*AIM OF THE TASK*:
Only the lines from the beginning of the entries through the one that holds "des résolutions soumises au vote lors de" may appear in the answer, written out exactly and free of pictures.

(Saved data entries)
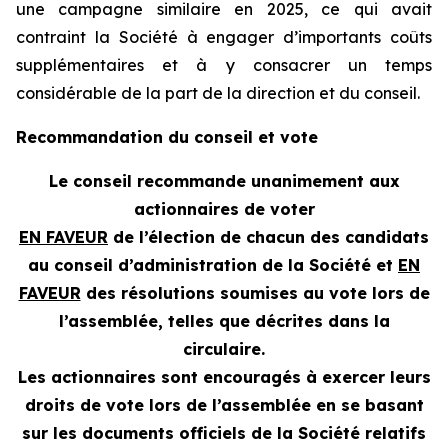
une campagne similaire en 2025, ce qui avait
contraint la Société à engager d’importants coûts
supplémentaires et à y consacrer un temps
considérable de la part de la direction et du conseil.
Recommandation du conseil et vote
Le conseil recommande unanimement aux
actionnaires de voter
EN FAVEUR
de l’élection de chacun des candidats
au conseil d’administration de la Société et
EN
FAVEUR
des résolutions soumises au vote lors de
l’assemblée, telles que décrites dans la
circulaire.
Les actionnaires sont encouragés à exercer leurs
droits de vote lors de l’assemblée en se basant
sur les documents officiels de la Société relatifs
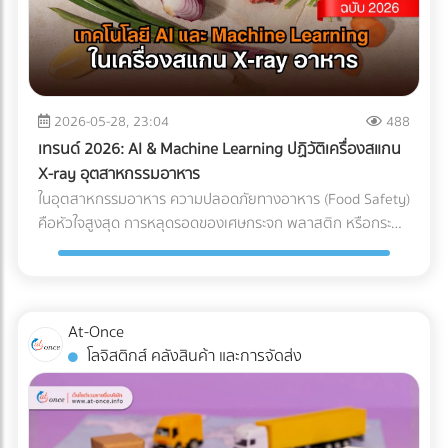
แต่ทุกชั่วโมงที่รถขุดหรือรถเบคโฮต้องจอดนิ่งสนิท นั่นหมายถึง
ค่าแรงคนงานที่เสียเปล่า ค่าเช่าเครื่องจักรที่บานปลาย และความ
เสี่ยงที่จะโดนค่าปรับจากความล่าช้าในการส่งมอบโครงการ การ
ลงทุนวางระบบระบายน้ำที่ได้มาตรฐานตั้งแต่เนิ่นๆ จึงเป็นการซื้อ
ความเสี่ยงที่คุ้มค่าที่สุด กรณีศึกษาจำลอง: การวางระบบระบาย
2026-05-28, 23:04
488
น้ำพื้นที่ก่อสร้าง ในการแก้ปัญหาไซต์งานพื้นที่เสี่ยง บริษัทผู้รับ
เทรนด์ 2026: AI & Machine Learning ปฏิวัติเครื่องสแกน
เหมางานโยธาระบายน้ำ จะแบ่งการทำงานออกเป็น 2 เฟสหลัก:
X-ray อุตสาหกรรมอาหาร
เฟสที่ 1: การสำรวจและประเมินพื้นที่ (Site Assessment) ทีม
ในอุตสาหกรรมอาหาร ความปลอดภัยทางอาหาร (Food Safety)
วิศวกรทำการสำรวจแผนที่ความสูง (Topographic Survey)
คือหัวใจสูงสุด การหลุดรอดของเศษกระจก พลาสติก หรือกระดูก
เพื่อหาจุดต่ำสุดของพื้นที่ และประเมินทิศทางการไหลของน้ำตาม
ชิ้นเล็กๆ เพียงชิ้นเดียว อาจนำไปสู่การเรียกคืนสินค้า (Product
ธรรมชาติ เฟสที่ 2: การออกแบบและติดตั้งระบบระบายน้ำ
Recall) ที่สร้างความเสียหายมหาศาล แม้โรงงานส่วนใหญ่จะใช้
(System Design) ร่องน้ำรอบไซต์ (Perimeter Drains): ขุดร่อง
เครื่อง X-ray อาหาร อยู่แล้ว แต่ปัญหาที่มักพบคือ การคัดทิ้งผิด
น้ำล้อมรอบพื้นที่เพื่อดักจับน้ำจากภายนอกไม่ให้ไหลเข้ามาในไซต์
พลาด (False Reject) ซึ่งทำให้สูญเสียอาหาร (Food Waste)
At-Once
งาน ระบบระบายน้ำใต้ดิน (Subsurface Drainage): วางท่อเจาะรู
และเสียต้นทุน ในปี 2026 AI ตรวจสอบคุณภาพ และ Machine
โลจิสติกส์ คลังสินค้า และการจัดส่ง
ใต้ดินเพื่อลดระดับน้ำใต้ดิน ป้องกันดินอ่อนตัว บ่อพักน้ำและปั๊ม
Learning โรงงาน ได้เข้ามาปฏิวัติเครื่องตรวจจับสิ่งแปลกปลอม
น้ำ (Retention Ponds & Pump Stations): สร้างบ่อพักน้ำ
ไปสู่ยุคใหม่ที่แม่นยำกว่าเดิมเพื่อแก้ปัญหา False Reject อย่าง
ชั่วคราวในจุดที่ต่ำที่สุด และใช้ปั๊มน้ำบาดาลหรือเครื่องสูบน้ำขนาด
จริงจัง ซึ่งถือเป็นมาตรฐานใหม่ที่โรงงานอาหารในไทยต้องเริ่ม
ใหญ่ สูบน้ำออกสู่แหล่งน้ำสาธารณะอย่างรวดเร็ว ผลลัพธ์ที่ได้
ปรับตัวตามแนวทางสากลนี้ Machine Learning เปลี่ยนการ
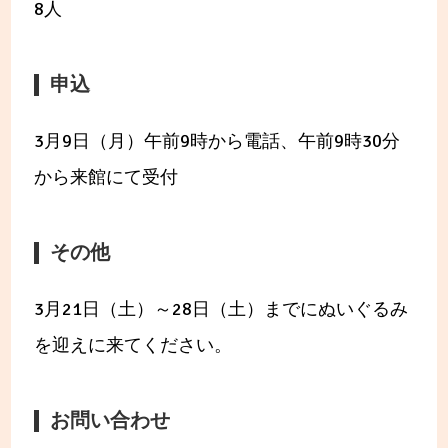
8人
申込
3月9日（月）午前9時から電話、午前9時30分
から来館にて受付
その他
3月21日（土）～28日（土）までにぬいぐるみ
を迎えに来てください。
お問い合わせ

*RESPONSE BELOW*:
une campagne similaire en 2025, ce qui avait
contraint la Société à engager d’importants coûts
supplémentaires et à y consacrer un temps
considérable de la part de la direction et du conseil.
Recommandation du conseil et vote
Le conseil recommande unanimement aux
actionnaires de voter
EN FAVEUR
de l’élection de chacun des candidats
au conseil d’administration de la Société et
EN
FAVEUR
des résolutions soumises au vote lors de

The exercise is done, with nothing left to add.